**Pagina:**
36 anni ci fu una partita che cambiò la nostra storia, Roma-Colonia. Quella squadra, conosciuta praticamente solo in Italia, entrò nella bocca di tutti i tifosi del calcio. In tanti modi è stata raccontata quella partita, ma per i nostri amici social, vi riproponiamo il racconto di quella partita fatto per la nostra rivista di Paolo Marcacci…

Per chi c’era e per chi solo ne ha sentito parlare… Da brividi!!!
Buona lettura!!!


LA ROMA 345 – Dicembre 2015
Schegge di Memoria: “Quando eravamo re…”

Da dove dovremmo cominciare, per spiegare a quelli più giovani di noi che cos’era il “mercoledì di coppa”? Perché si chiamava proprio così e lo si aspettava come una calcistica manna, che a intervalli regolari pioveva dal cielo d’Europa fin dentro le nostre case, in un’epoca in cui proprio le coppe rappresentavano l’occasione per assistere in diretta televisiva a incontri tra squadre di club. Il fascino del grande calcio in tv, che per paradosso scaturiva dal fatto che il football ancora non era diventato un “prodotto” principalmente televisivo: il palcoscenico principale del pallone era ancora lo stadio, che era sempre pieno, quando non addirittura esaurito; quella cornice di pubblico fitto e quel clamore erano uno delle principali attrattive anche per chi assisteva alla partita da casa.

**Elenco:**

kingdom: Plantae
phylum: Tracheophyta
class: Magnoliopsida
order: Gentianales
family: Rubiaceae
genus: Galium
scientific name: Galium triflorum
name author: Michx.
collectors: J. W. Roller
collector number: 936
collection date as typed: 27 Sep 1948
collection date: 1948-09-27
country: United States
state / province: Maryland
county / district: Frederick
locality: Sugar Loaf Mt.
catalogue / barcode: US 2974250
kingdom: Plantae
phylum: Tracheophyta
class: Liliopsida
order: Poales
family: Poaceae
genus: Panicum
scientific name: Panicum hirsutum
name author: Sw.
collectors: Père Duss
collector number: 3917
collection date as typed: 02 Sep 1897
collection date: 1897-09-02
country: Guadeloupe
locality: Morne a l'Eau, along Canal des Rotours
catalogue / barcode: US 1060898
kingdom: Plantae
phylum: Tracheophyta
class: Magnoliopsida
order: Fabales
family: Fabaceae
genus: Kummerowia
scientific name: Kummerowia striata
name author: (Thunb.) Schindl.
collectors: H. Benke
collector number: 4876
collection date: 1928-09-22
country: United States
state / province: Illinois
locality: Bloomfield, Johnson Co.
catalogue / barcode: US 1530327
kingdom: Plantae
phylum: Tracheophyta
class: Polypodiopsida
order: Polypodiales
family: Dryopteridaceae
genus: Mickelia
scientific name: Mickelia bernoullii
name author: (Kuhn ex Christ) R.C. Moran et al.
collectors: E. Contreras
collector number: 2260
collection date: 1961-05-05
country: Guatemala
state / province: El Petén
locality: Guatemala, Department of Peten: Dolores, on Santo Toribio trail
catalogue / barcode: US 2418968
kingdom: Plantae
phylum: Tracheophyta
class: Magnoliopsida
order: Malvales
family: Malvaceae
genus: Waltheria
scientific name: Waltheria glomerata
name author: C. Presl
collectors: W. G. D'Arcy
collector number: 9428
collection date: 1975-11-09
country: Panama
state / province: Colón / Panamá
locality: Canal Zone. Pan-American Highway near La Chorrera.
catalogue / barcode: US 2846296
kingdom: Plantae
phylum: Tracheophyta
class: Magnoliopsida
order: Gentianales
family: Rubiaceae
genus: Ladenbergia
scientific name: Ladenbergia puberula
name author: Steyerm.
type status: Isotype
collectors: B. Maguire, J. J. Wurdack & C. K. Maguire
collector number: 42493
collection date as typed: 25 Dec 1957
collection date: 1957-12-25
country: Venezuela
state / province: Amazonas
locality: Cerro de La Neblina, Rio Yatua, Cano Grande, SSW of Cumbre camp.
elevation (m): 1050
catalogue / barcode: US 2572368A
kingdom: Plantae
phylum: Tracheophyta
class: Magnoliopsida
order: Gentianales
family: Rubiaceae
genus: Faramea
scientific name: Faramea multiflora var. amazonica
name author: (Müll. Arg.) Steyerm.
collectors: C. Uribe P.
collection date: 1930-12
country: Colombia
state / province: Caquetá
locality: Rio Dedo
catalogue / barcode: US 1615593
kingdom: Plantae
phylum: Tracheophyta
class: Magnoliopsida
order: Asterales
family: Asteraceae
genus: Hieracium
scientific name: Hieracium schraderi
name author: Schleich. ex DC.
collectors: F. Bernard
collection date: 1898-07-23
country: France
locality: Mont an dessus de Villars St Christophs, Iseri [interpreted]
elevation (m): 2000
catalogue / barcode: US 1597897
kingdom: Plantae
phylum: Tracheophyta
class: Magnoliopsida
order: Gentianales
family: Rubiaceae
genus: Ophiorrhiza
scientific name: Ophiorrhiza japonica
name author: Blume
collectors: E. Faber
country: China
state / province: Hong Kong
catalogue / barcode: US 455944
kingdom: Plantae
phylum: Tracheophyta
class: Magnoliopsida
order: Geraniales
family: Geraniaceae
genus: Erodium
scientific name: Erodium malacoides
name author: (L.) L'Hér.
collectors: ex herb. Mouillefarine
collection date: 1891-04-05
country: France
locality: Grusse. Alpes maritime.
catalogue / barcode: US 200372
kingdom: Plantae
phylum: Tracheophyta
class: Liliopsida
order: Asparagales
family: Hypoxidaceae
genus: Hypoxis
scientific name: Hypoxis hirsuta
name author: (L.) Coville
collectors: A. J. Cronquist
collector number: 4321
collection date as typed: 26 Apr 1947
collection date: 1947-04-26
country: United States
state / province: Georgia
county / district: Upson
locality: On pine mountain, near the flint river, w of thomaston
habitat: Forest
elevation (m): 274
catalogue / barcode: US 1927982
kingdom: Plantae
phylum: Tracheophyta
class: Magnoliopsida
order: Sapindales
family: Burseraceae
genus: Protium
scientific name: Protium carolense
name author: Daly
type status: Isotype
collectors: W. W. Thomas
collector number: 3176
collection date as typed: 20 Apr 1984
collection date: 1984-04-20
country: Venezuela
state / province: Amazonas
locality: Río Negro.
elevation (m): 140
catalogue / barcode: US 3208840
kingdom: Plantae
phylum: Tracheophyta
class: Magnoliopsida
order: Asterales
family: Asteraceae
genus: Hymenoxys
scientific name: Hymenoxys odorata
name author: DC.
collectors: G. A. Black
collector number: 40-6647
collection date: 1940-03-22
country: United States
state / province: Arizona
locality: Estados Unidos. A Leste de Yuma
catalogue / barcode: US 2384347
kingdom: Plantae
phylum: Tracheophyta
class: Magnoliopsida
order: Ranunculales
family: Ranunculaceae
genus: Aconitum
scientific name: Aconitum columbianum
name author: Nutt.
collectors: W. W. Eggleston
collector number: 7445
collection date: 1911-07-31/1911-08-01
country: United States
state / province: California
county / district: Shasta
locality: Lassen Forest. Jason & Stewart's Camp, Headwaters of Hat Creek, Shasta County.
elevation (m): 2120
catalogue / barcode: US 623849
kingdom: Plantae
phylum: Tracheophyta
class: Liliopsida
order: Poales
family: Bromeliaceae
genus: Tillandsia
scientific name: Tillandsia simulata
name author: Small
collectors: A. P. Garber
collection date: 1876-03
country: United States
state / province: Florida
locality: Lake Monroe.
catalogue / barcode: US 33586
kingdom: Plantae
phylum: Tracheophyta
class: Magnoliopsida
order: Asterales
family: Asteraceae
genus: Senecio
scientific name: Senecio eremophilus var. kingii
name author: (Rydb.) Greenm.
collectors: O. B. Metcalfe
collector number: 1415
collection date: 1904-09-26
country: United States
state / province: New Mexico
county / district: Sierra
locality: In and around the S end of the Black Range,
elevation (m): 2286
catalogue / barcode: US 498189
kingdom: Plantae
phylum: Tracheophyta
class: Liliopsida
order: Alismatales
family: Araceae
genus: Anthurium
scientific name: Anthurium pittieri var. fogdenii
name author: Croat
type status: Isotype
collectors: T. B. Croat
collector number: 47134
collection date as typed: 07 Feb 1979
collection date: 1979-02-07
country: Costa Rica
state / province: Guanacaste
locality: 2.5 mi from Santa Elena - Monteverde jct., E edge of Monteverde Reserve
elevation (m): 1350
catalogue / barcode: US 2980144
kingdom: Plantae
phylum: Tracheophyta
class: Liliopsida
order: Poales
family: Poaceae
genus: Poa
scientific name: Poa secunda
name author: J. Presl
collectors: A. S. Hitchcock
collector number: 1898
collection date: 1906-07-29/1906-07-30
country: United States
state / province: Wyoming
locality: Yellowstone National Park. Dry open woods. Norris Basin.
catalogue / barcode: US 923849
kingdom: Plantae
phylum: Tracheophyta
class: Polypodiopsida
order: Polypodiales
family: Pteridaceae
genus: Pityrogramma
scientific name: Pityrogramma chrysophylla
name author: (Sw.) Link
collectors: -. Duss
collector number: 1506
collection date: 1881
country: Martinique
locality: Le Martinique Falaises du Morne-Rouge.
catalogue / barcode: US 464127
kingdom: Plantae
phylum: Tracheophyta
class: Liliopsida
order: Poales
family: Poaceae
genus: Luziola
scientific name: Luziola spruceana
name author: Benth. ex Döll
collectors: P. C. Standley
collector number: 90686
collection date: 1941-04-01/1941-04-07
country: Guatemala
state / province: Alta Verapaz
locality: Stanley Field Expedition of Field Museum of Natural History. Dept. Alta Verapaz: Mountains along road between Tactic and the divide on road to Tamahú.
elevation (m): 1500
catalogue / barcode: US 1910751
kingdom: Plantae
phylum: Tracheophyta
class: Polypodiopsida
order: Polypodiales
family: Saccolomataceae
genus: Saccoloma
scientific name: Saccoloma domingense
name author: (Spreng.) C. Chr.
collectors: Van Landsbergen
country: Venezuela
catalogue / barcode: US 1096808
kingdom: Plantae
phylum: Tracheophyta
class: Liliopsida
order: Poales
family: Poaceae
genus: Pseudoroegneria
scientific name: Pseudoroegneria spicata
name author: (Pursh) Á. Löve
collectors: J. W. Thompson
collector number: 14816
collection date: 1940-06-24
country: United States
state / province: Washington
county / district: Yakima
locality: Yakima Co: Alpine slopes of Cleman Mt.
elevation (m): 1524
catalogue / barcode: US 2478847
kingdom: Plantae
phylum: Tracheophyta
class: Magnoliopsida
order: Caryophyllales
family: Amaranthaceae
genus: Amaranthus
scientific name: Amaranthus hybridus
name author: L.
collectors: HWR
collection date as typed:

**Consegna dell'esercizio 1:**
Rispondi a queste domande sulla pagina su Roma-Colonia.
(a) Quanti anni prima si era giocata la partita Roma-Colonia?
(b) In quale numero e in quale mese della rivista era uscito il racconto riproposto?
(c) Qual era allora il palcoscenico principale del pallone?
**Consegna dell'esercizio 2:** Ripeti parola per parola il passo della pagina su Roma-Colonia che va da "Buona lettura!!!" fino a "partita da casa." compreso.
Per rispondere si usa soltanto la pagina, non le righe.

**Soluzione 1:**
(a) 36 anni prima.
(b) Nel numero 345, dicembre 2015.
(c) Lo stadio.

**Soluzione 2:**
Buona lettura!!!


LA ROMA 345 – Dicembre 2015
Schegge di Memoria: “Quando eravamo re…”

Da dove dovremmo cominciare, per spiegare a quelli più giovani di noi che cos’era il “mercoledì di coppa”? Perché si chiamava proprio così e lo si aspettava come una calcistica manna, che a intervalli regolari pioveva dal cielo d’Europa fin dentro le nostre case, in un’epoca in cui proprio le coppe rappresentavano l’occasione per assistere in diretta televisiva a incontri tra squadre di club. Il fascino del grande calcio in tv, che per paradosso scaturiva dal fatto che il football ancora non era diventato un “prodotto” principalmente televisivo: il palcoscenico principale del pallone era ancora lo stadio, che era sempre pieno, quando non addirittura esaurito; quella cornice di pubblico fitto e quel clamore erano uno delle principali attrattive anche per chi assisteva alla partita da casa.